### STUDY TEXT:
++++++++++++++++++++
Personal information
- Full name: Kevin Dickelhuber
- Date of birth: 6 March 1989 (age 37)
- Place of birth: Albstadt, West Germany
- Height: 1.85 m (6 ft 1 in)
- Position: Left winger

Team information
- Current team: 1. Göppinger SV

Youth career
- FC Tailfingen
- 0000–2011: FC 07 Albstadt

Senior career*
- Years: Team / Apps / (Gls)
- 2011–2012: SC Pfullendorf / 29 / (5)
- 2012–2014: Stuttgarter Kickers II / 11 / (1)
- 2012–2014: Stuttgarter Kickers / 30 / (3)
- 2014–2016: FC 07 Albstadt / 23 / (12)
- 2016–2021: 1. Göppinger SV / 125 / (74)
- 2021–2024: Stuttgarter Kickers / 115 / (61)
- 2025–: 1. Göppinger SV / 0 / (0)

= Kevin Dicklhuber =

German footballer (born 1989)

Kevin Dicklhuber (born 6 March 1989) is a German footballer who plays for 1. Göppinger SV.

==Career==
===SC Pfullendorf===
Kevin Diclehuber's first recorded season was the 2011/12 season, in which he played in the Regionalliga Süd, for SC Pfullendorf, scoring 5 goals and doing 1 assist, in 29 appearances.
++++++++++++++++++++
### DATA FOR ANALYSIS:

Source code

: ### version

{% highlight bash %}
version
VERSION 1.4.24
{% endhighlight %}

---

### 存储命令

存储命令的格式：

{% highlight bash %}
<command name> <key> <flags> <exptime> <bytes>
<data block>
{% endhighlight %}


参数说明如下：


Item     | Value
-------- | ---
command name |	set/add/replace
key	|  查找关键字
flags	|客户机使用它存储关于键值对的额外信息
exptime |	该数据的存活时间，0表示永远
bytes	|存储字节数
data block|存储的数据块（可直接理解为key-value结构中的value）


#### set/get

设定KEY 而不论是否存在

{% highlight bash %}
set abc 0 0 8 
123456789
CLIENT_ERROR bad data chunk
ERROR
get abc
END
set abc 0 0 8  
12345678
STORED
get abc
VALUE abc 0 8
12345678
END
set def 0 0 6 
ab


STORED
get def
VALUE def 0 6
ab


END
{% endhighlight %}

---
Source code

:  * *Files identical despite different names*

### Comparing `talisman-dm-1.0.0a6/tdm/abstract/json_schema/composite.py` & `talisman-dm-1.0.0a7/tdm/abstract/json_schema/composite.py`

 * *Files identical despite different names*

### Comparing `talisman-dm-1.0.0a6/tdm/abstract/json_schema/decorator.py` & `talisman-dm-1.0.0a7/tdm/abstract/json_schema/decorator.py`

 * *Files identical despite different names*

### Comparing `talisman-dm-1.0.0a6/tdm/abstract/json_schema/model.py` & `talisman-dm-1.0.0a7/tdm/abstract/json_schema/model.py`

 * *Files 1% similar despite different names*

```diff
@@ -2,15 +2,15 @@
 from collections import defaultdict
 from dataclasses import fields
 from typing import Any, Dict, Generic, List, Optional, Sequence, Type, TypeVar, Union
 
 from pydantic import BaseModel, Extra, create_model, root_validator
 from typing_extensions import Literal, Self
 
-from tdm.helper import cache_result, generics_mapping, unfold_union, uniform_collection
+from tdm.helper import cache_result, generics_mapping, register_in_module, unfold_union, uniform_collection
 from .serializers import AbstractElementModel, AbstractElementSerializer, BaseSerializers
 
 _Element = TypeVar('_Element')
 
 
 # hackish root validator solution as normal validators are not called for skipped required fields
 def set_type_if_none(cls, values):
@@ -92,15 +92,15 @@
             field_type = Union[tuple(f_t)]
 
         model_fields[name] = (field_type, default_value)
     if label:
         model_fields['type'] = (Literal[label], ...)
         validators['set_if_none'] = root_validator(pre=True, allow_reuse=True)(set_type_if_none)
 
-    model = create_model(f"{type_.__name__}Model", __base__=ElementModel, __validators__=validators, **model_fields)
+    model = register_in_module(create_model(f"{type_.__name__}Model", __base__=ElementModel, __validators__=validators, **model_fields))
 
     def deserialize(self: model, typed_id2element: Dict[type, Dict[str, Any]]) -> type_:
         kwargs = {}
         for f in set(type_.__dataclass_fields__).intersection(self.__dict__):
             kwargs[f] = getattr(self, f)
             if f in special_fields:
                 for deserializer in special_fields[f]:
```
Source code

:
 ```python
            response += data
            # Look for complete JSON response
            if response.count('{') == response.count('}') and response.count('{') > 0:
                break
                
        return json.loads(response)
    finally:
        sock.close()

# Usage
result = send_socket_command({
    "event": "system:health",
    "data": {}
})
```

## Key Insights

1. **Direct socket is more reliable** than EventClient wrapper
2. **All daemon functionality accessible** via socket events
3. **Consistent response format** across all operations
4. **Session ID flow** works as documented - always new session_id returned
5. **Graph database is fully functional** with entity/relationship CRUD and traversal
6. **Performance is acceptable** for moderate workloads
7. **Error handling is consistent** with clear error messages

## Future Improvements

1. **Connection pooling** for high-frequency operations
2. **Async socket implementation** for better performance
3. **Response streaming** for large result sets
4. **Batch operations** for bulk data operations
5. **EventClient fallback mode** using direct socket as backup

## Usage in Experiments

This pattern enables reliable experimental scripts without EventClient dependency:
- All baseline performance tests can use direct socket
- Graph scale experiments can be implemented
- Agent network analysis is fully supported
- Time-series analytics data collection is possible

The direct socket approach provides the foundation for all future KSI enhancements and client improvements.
++++++++++++++++++++
### SET OF TASKS:
A – What playing position does the footballer profile list?
B – Reproduce word for word the part of the footballer profile starting with "- 2012–2014: Stuttgarter Kickers II" and going on through "Kickers / 115 / (61)".

### PER-TASK OUTPUTS:
A – Left winger

B –
- 2012–2014: Stuttgarter Kickers II / 11 / (1)
- 2012–2014: Stuttgarter Kickers / 30 / (3)
- 2014–2016: FC 07 Albstadt / 23 / (12)
- 2016–2021: 1. Göppinger SV / 125 / (74)
- 2021–2024: Stuttgarter Kickers / 115 / (61)